Il a enfin accusé les plus gros investisseurs étrangers en Bolivie, d’agir "dans l’illégalité et contre la constitution".

Les responsables brésiliens du secteur de l’énergie ont déclaré qu’ils acceptaient de renégocier leurs contrats avec les autorités boliviennes. La compagnie pétrolière bolivienne YPFB, avait d’ailleurs affirmé que la Bolivie verserait des dédommagements à la compagnie brésilienne Petrobras pour l’expropriation partielle de deux raffineries dans le cadre de la nationalisation.

Le décret de nationalisation du 1er mai accorde 180 jours aux compagnies étrangères pour renégocier leurs contrats. Passé ce délai, elles sont invitées à quitter le pays, qui possède désormais les réserves de gaz les plus importantes d’Amérique latine après le Venezuela. Un autre type d’Union économique peut en découler en Amérique latine, défaisant les traités libéraux imposés jusque là par les Usa...

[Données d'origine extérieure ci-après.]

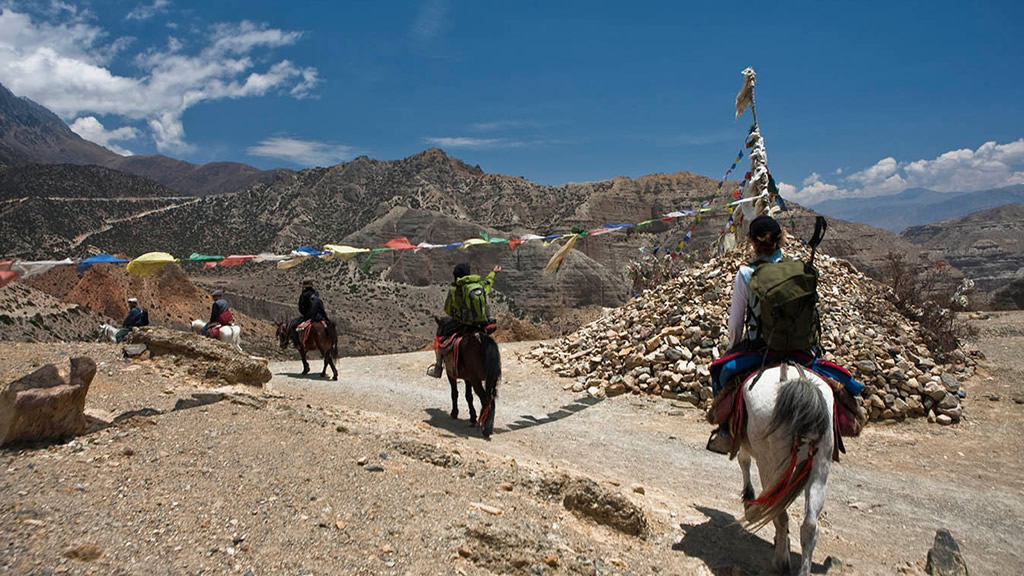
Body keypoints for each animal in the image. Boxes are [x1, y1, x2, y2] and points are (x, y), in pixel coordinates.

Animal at [737, 362, 831, 573]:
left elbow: (743, 459)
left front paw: (748, 500)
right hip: (820, 466)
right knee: (809, 525)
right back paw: (802, 569)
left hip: (770, 467)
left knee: (780, 514)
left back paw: (781, 561)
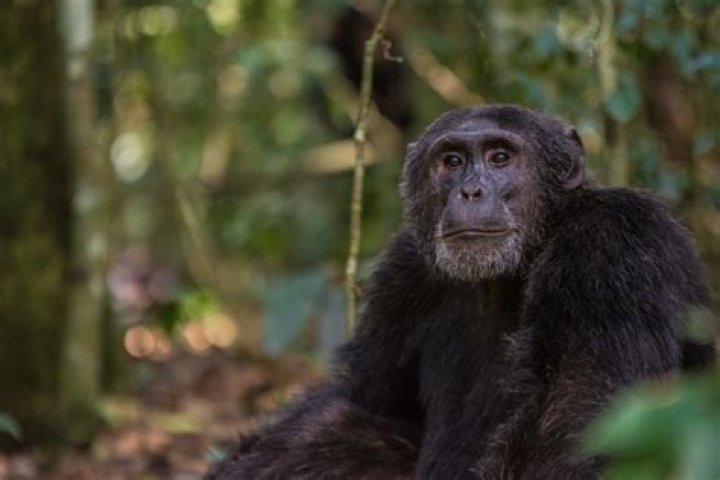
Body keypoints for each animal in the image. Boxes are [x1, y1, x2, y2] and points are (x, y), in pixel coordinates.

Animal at [207, 105, 714, 479]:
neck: (508, 274)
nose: (470, 190)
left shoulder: (612, 247)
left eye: (500, 158)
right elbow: (365, 397)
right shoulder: (403, 274)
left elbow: (571, 425)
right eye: (451, 161)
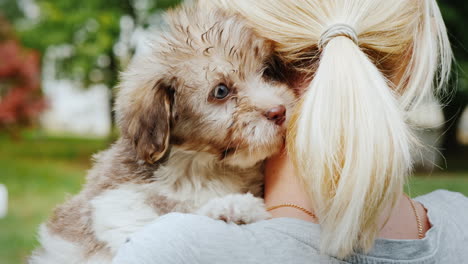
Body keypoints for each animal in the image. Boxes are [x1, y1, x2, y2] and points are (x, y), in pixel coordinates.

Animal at [29, 4, 294, 264]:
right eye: (221, 91)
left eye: (267, 72)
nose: (279, 111)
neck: (201, 165)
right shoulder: (115, 204)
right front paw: (230, 206)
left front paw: (237, 206)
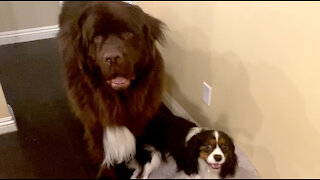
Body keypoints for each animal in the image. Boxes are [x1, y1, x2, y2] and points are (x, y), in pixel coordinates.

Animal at [57, 1, 165, 179]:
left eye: (128, 34)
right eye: (97, 38)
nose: (113, 58)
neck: (119, 98)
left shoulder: (138, 117)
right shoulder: (94, 120)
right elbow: (102, 149)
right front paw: (107, 171)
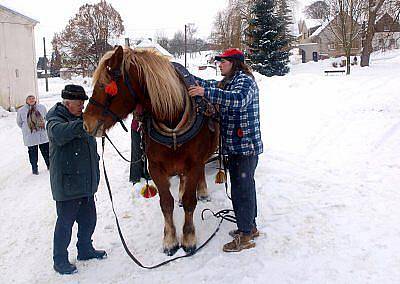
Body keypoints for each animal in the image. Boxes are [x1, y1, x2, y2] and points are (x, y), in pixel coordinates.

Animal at [82, 46, 219, 255]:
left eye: (104, 85)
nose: (86, 123)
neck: (172, 119)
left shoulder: (194, 163)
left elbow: (190, 201)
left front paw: (188, 238)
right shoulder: (155, 167)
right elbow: (166, 203)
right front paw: (170, 240)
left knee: (200, 171)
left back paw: (202, 191)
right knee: (182, 178)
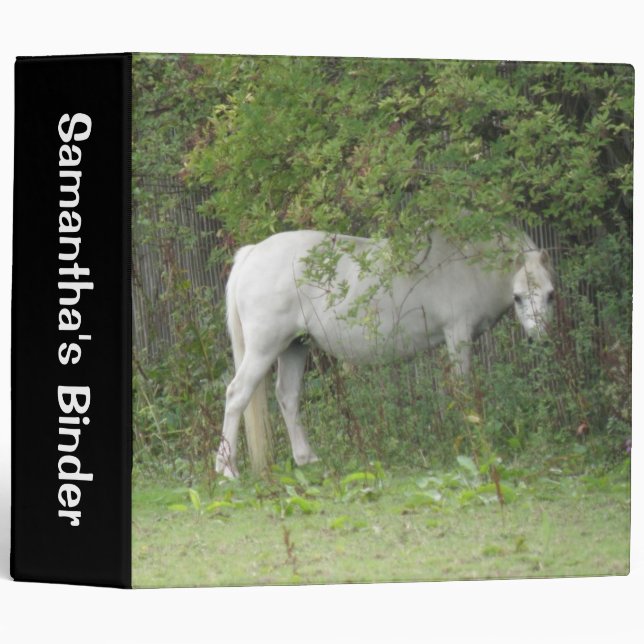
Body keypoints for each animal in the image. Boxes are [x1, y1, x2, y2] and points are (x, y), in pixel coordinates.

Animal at [215, 228, 555, 478]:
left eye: (550, 295)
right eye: (518, 297)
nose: (540, 339)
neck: (468, 263)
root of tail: (253, 252)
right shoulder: (457, 335)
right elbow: (463, 389)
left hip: (295, 347)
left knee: (288, 396)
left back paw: (306, 459)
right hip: (264, 348)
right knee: (237, 394)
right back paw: (227, 470)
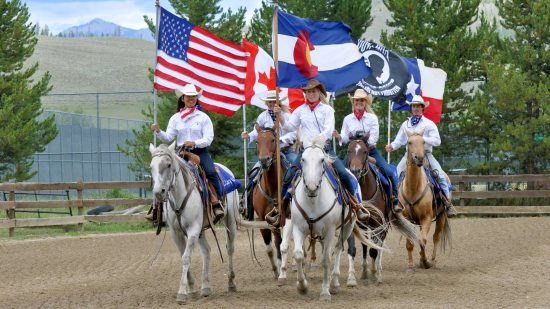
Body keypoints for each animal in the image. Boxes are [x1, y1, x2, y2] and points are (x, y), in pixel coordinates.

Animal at [149, 143, 239, 304]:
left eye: (168, 164)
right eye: (151, 167)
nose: (159, 192)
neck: (179, 197)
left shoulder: (193, 229)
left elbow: (186, 257)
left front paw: (182, 293)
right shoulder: (176, 233)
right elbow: (183, 256)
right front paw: (192, 289)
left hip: (230, 220)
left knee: (230, 248)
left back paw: (231, 283)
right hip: (202, 230)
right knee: (206, 251)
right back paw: (205, 287)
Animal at [284, 136, 388, 300]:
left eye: (321, 160)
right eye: (302, 159)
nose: (311, 187)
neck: (313, 200)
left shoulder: (330, 230)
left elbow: (327, 259)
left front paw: (325, 292)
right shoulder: (298, 227)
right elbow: (299, 255)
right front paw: (302, 286)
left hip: (348, 226)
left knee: (339, 249)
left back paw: (334, 282)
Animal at [344, 135, 422, 284]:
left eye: (365, 151)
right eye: (349, 151)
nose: (355, 171)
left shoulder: (378, 223)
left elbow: (375, 250)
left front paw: (375, 274)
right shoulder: (353, 223)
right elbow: (353, 249)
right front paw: (351, 278)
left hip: (384, 225)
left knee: (378, 246)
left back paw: (378, 272)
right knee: (366, 245)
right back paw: (365, 271)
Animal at [402, 127, 452, 268]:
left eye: (423, 142)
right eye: (409, 142)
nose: (419, 158)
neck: (413, 189)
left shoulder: (427, 218)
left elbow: (423, 240)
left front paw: (425, 261)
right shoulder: (406, 218)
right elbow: (410, 242)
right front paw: (410, 264)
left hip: (441, 216)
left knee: (436, 237)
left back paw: (433, 260)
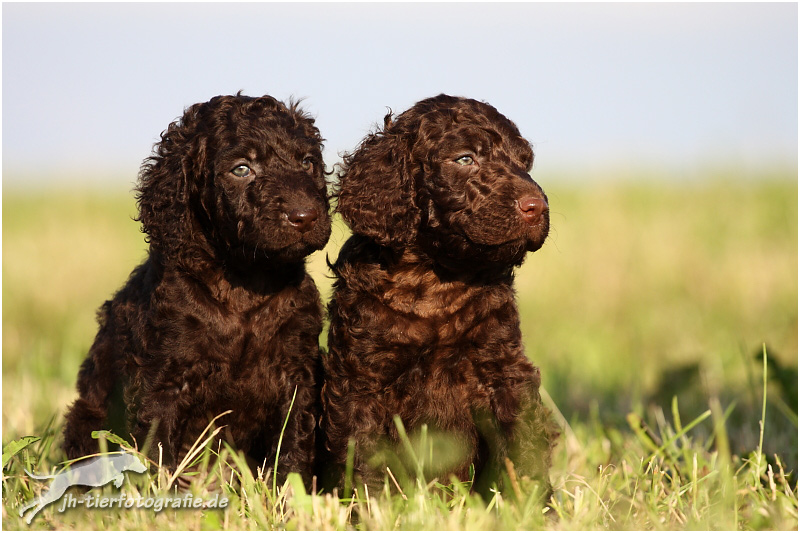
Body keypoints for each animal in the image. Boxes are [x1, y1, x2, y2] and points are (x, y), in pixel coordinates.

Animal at [61, 93, 332, 484]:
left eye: (308, 163)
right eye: (241, 169)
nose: (305, 216)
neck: (244, 281)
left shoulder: (297, 371)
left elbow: (294, 442)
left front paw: (291, 493)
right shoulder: (164, 379)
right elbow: (158, 449)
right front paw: (164, 495)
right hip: (87, 421)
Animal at [322, 93, 560, 496]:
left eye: (524, 162)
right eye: (465, 159)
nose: (537, 208)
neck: (436, 278)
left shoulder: (504, 369)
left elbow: (522, 443)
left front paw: (530, 502)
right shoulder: (361, 379)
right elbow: (364, 452)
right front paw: (372, 505)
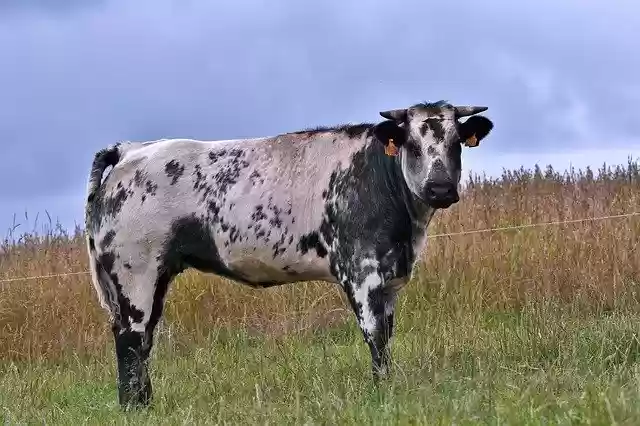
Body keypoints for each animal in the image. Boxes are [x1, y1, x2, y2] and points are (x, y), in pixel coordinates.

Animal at [84, 100, 494, 409]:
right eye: (411, 143)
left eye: (456, 142)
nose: (439, 188)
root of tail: (132, 149)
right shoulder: (362, 272)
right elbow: (375, 335)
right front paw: (382, 391)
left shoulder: (389, 278)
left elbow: (388, 334)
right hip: (135, 271)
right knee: (131, 338)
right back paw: (136, 406)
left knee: (143, 339)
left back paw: (143, 402)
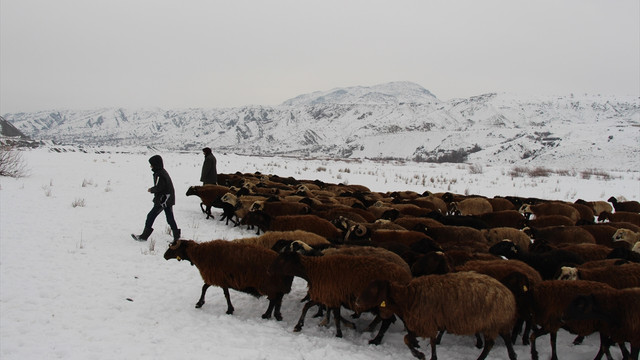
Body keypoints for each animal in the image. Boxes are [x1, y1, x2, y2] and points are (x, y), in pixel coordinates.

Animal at [165, 239, 296, 320]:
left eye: (173, 248)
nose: (164, 256)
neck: (200, 254)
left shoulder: (219, 277)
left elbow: (220, 293)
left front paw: (228, 310)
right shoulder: (220, 278)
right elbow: (207, 288)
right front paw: (201, 303)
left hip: (270, 285)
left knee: (273, 300)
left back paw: (266, 315)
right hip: (277, 287)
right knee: (277, 300)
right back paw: (276, 315)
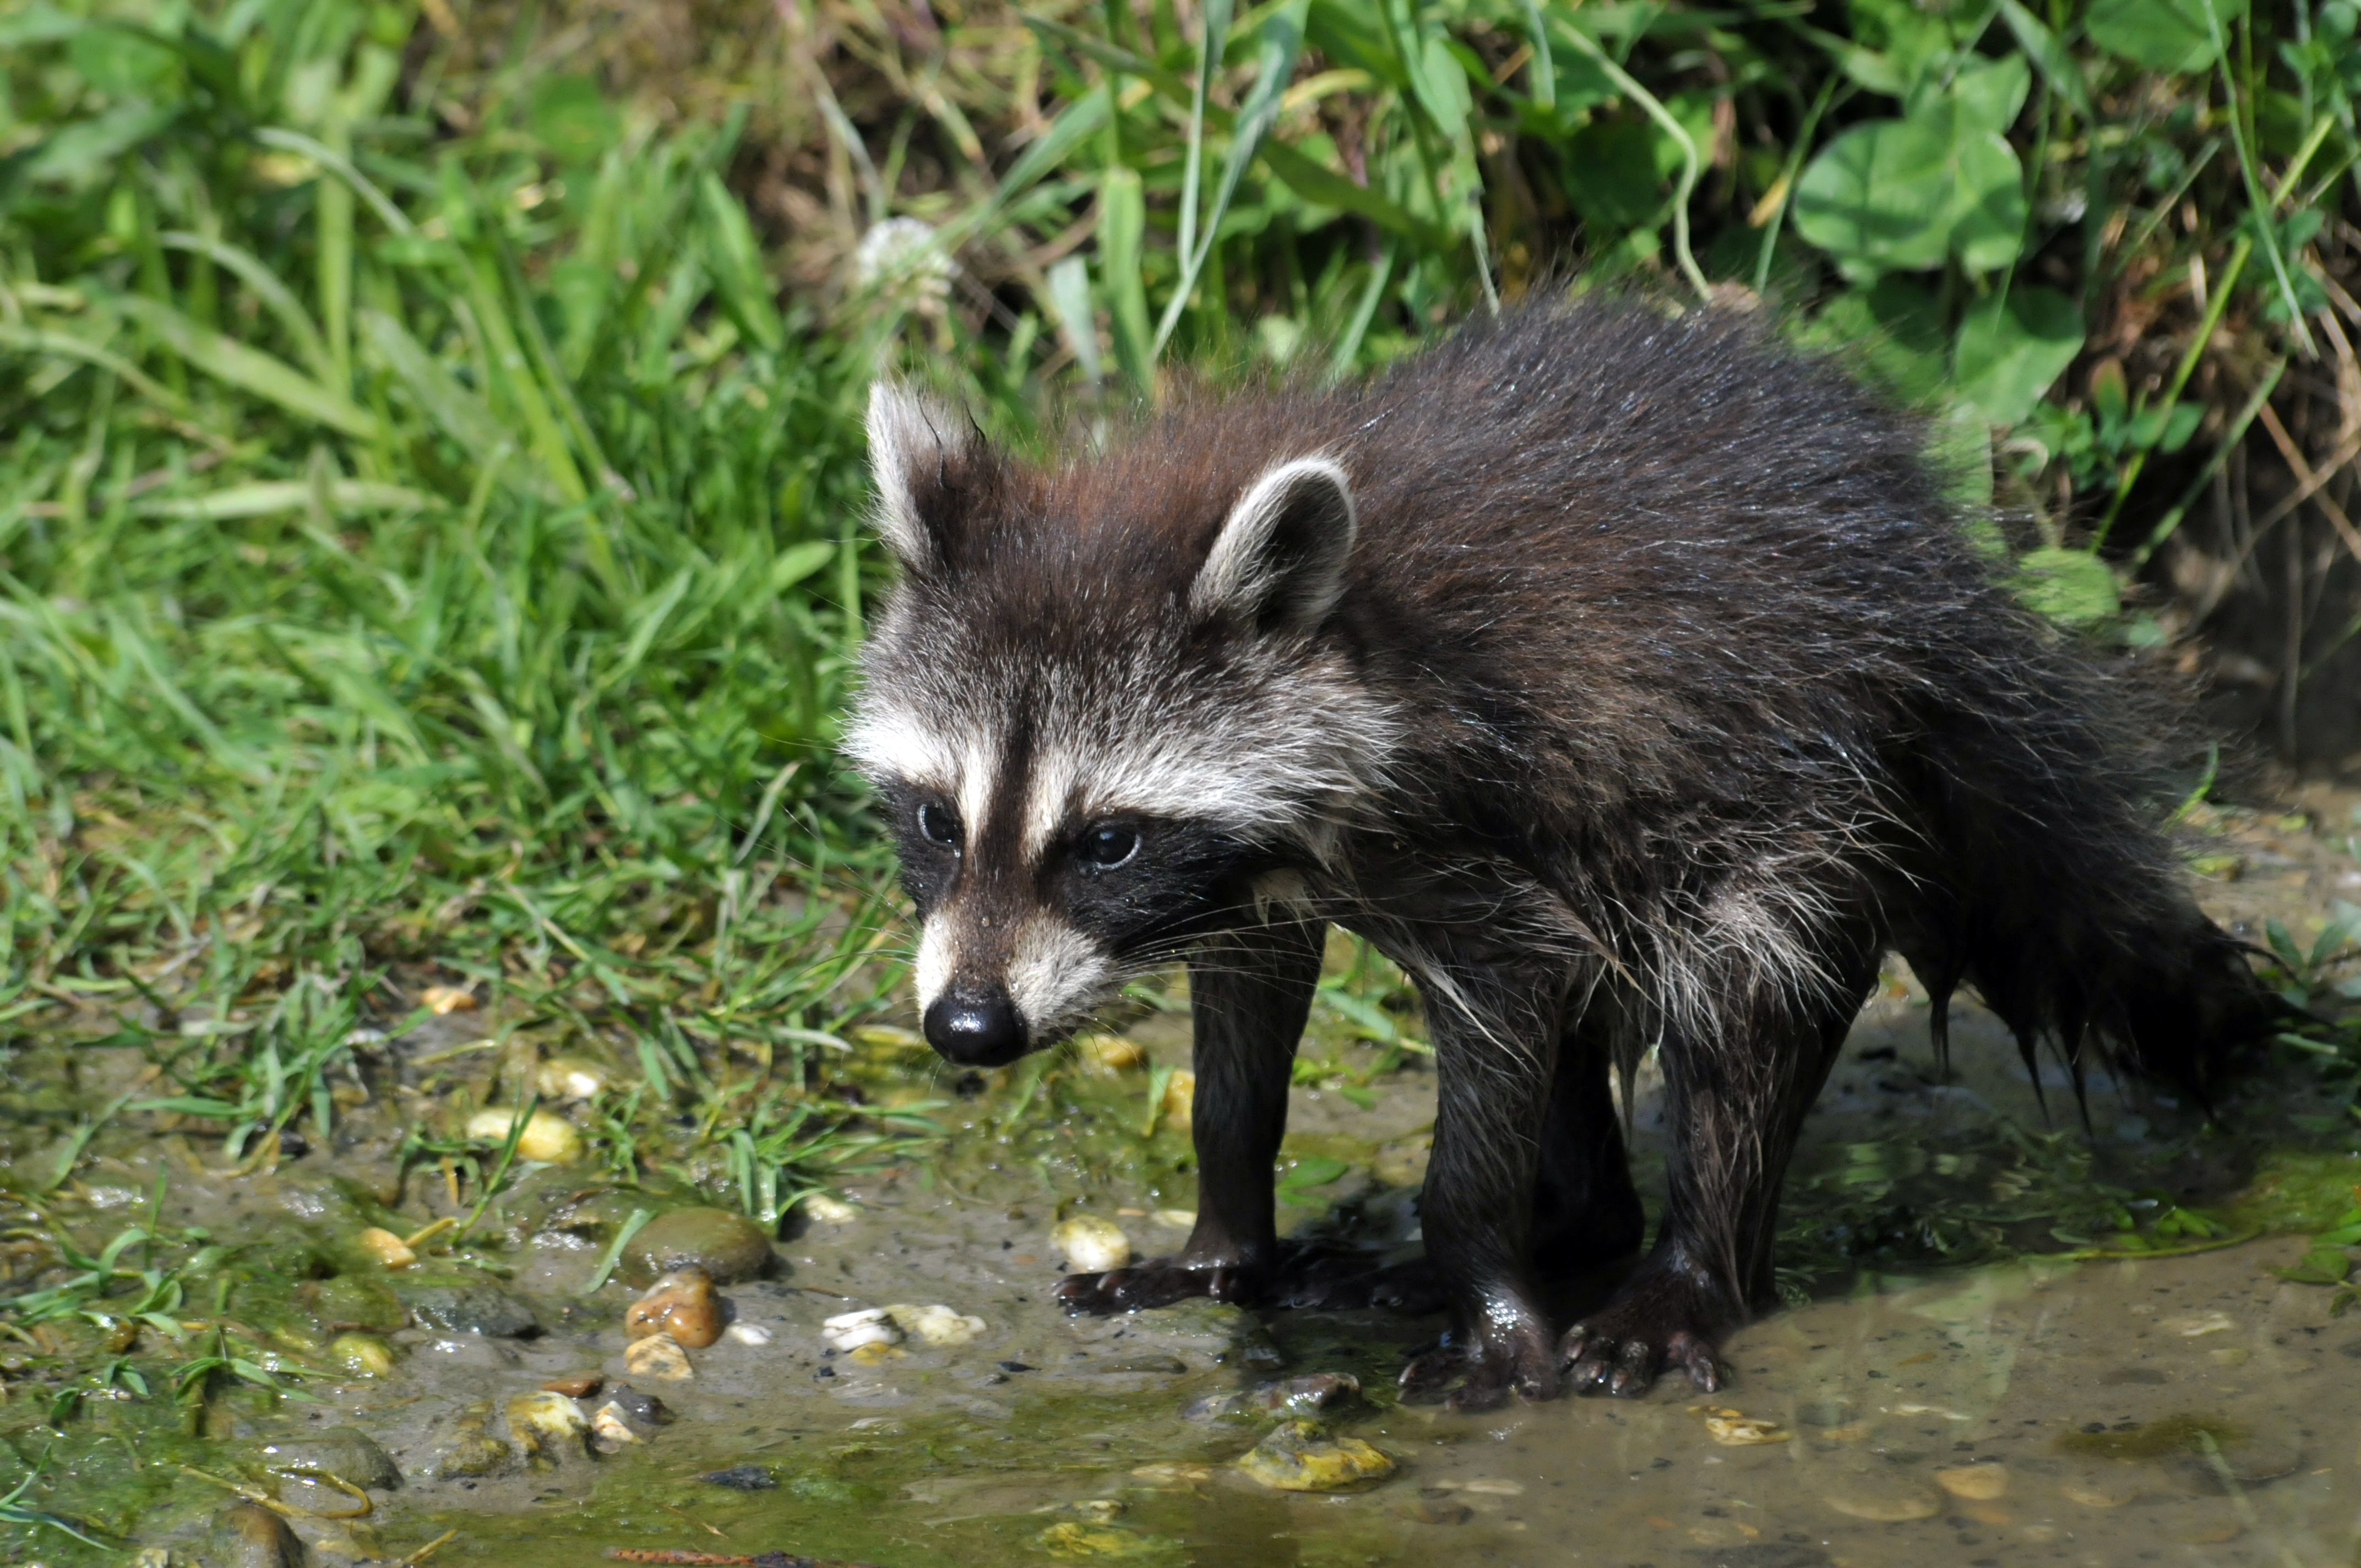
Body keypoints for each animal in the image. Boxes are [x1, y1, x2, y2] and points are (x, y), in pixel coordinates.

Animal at [840, 302, 2276, 1407]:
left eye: (1106, 839)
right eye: (937, 818)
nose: (966, 1027)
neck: (1354, 630)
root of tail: (1950, 590)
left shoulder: (1468, 827)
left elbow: (1507, 1015)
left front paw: (1481, 1264)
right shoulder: (1263, 873)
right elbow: (1245, 1040)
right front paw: (1223, 1231)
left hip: (1808, 792)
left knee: (1738, 1008)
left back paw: (1684, 1265)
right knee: (1597, 1005)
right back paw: (1581, 1217)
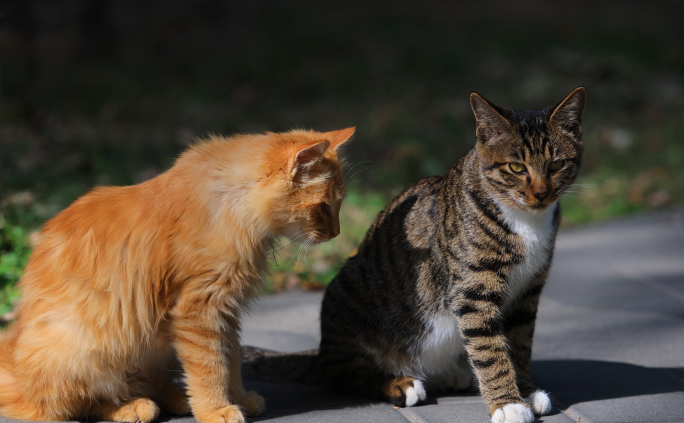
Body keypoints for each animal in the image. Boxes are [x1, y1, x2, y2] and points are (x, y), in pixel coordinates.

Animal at [0, 126, 352, 423]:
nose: (336, 233)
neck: (232, 205)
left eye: (339, 206)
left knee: (146, 385)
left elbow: (231, 361)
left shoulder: (226, 312)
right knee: (80, 405)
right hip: (84, 348)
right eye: (323, 207)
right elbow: (210, 368)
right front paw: (215, 409)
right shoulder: (200, 309)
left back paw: (178, 398)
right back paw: (135, 407)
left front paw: (236, 398)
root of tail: (16, 375)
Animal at [318, 88, 584, 422]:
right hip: (349, 298)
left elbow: (520, 343)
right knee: (341, 373)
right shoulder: (473, 291)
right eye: (516, 167)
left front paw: (524, 391)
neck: (525, 220)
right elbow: (490, 349)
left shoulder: (528, 291)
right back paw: (399, 383)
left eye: (556, 165)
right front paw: (508, 403)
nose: (540, 193)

Nous avons eu le plaisir de rencontrer le président Evo Morales à Paris, à la mi-mai, d’abord à la Mairie du 12° arrondissement, ensuite au Sénat, dans un repas amical à l’invitation de Mme Danielle Mitterrand. (Dommage que le Ps lui-même n’ait pas organisé son accueil). Ce fut l’occasion d’entendre le leader paysan, syndicaliste devenu « président » en bras de chemise, sans protocole, expliquer sa mission : répondre aux aspirations de son peuple, permettre qu’enfin la Bolivie, profitant de la manne de ses ressources naturelles nouvelles, échappant au pillage du capital financier, sorte de la misère. « Je suis devenu le chef de l’armée, je suis allé les visiter et j’étais surpris, ils me traitaient vraiment comme le chef ». « On a voulu m’écarter de toutes les façons : il y a longtemps, un prêtre de l’Eglise m’avait proposé une bourse pour je fasse des études supérieures, j’allais accepter bien sur, mais il fallait que je parte cinq ans aux Usa, je me suis renseigné, finalement, cette bourse, en sous-main, c’était le gouvernement qui allait me la donner ... pour m’éloigner, j’ai donc du refuser, mais je travaille, je m’informe, j’étudie pour faire mon travail de président ».

La presse française traite ces informations par dessus la jambe, comme elle a traité honteusement les « guerre de l’eau » et la « guerre du gaz » : forcément les intérêts des financiers français sont opposés à ces nationalisations... Et puis, en France, les ultra libéraux intégristes cherchent à faire le contraire, à brader le contrôle de nos ressources énergétiques, à casser un secteur public qui marche au profit de groupes privés. La petite Bolivie et le président paysan indien sont plus intelligents et tournés vers l’avenir que les Villepin-Breton-Chirac taraudés par les grands groupes Enel, Suez, et tous les actionnaires qui veulent faire main basse sur notre gaz et notre électricité... Mais ça passera : le temps reviendra où nous reconstruirons nous aussi, ou nous renationaliserons, aussi bien tout le secteur énergétique Edf-Gdf que le secteur de nos télécommunications (France télécom doit revenir aussi au secteur public).